The recent economic boom in Ireland has ended what for many decades was a steady flow of Irish emigrants to the US. Asked whether this change had impacted on the Irish community in the US, Kirwan says that in the 80s and 90s a huge influx of immigrants took over certain areas and revitalised them.
“Now a lot of them have gone back and the areas have been taken over by new immigrants such as Mexicans, South Americans and Russians. New York is always changing.”
Kirwan’s next book, Rocking the Bronx, is about the experience of four immigrants. Kirwan says he has tried to tell the story as he remember it in the Bronx when it was the social hub for young Irish immigrants.
“Bainbridge and 204th. It was a magical area, because if you were stuck, you went there and you got a job, or with us we got gigs. It’s gone now, so I’m going to capture it in the book and tell it like it was.
“It didn’t end because of immigration. It ended because South Bronx kind of moved up into North Bronx and became rowdier, a guy and  a couple of people were  stabbed. Over night, it was kind of amazing, because the Irish Americans were a tough breed, and when they got into their areas they stayed there, but the Irish up and left, and within two years the area was gone.
“They’d all moved further north and gone to Yonkers. It’s a stunning story for me. No one’s even talked about it – this exodus from their own area by the Irish.  So in Rocking the Bronx, I’ve tried to show what life was like in that area. It was a rough life in ways - heavy drinking, drugs and the pain of emigration for people who didn’t want to be in New York.

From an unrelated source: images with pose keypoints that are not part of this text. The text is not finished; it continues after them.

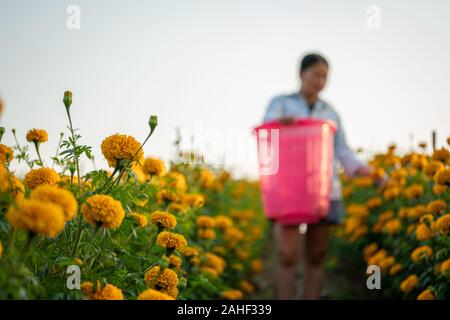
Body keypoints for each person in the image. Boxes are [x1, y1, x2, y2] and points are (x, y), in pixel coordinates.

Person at [263, 53, 376, 300]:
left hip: (324, 189)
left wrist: (366, 170)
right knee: (287, 255)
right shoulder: (280, 103)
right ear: (301, 73)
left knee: (316, 255)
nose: (320, 80)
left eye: (324, 76)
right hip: (289, 190)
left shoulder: (330, 112)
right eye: (315, 74)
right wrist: (281, 124)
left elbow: (342, 150)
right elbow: (266, 133)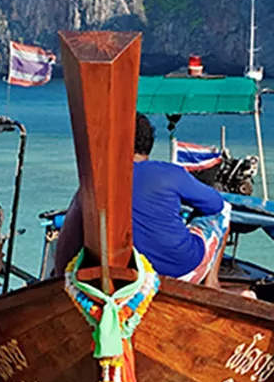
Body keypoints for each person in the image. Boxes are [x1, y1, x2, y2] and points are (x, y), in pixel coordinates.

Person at [52, 114, 232, 284]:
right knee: (225, 209)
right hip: (183, 272)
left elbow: (69, 239)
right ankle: (211, 282)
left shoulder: (96, 182)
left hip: (129, 274)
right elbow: (215, 204)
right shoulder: (170, 173)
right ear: (149, 144)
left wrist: (60, 278)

“I mean, I did want to be there, but I could see a lot of young Irish people who were kind of stuck there and many of them couldn’t really go back, because they didn’t have the money and you couldn’t go back a failure. It was really hard for a lot of them so I tried to show the anger, the bitterness and humour of living that wild life. They had no real roots except to the pubs in the area. They would make a lot of money, and drink it over the weekend, and stay out all night, that was it. You had to borrow the money to get home at Christmas and borrow a suit maybe, and take out a loan and go home and pretend you were doing well, and then get back and be totally broke again and work if off. That was the cycle. There was a lot of tragedy. The Irish ones going out in the last ten years or so tended to go out and be able to come back. A lot of the guys I knew just didn’t make it back.”
Larry Kirwan has already written one book and as has another in the pipeline. He’s writing new songs too and is currently working on one which deals with the assassination of human rights lawyer Rosemary Nelson. He remains unapologetic about the political content of Black 47’s material.
“How we do commercially was never a concern. People used to say – ‘drop the politics and you’ll do a lot better’ but I am what I am. I can’t drop it. Black 47 is that artistic thing of trying to do it in a certain way and if you get a following which we did, that’s cool. Maybe if we hadn’t been that way, we’d have had a bigger following, but then we wouldn’t be Black 47.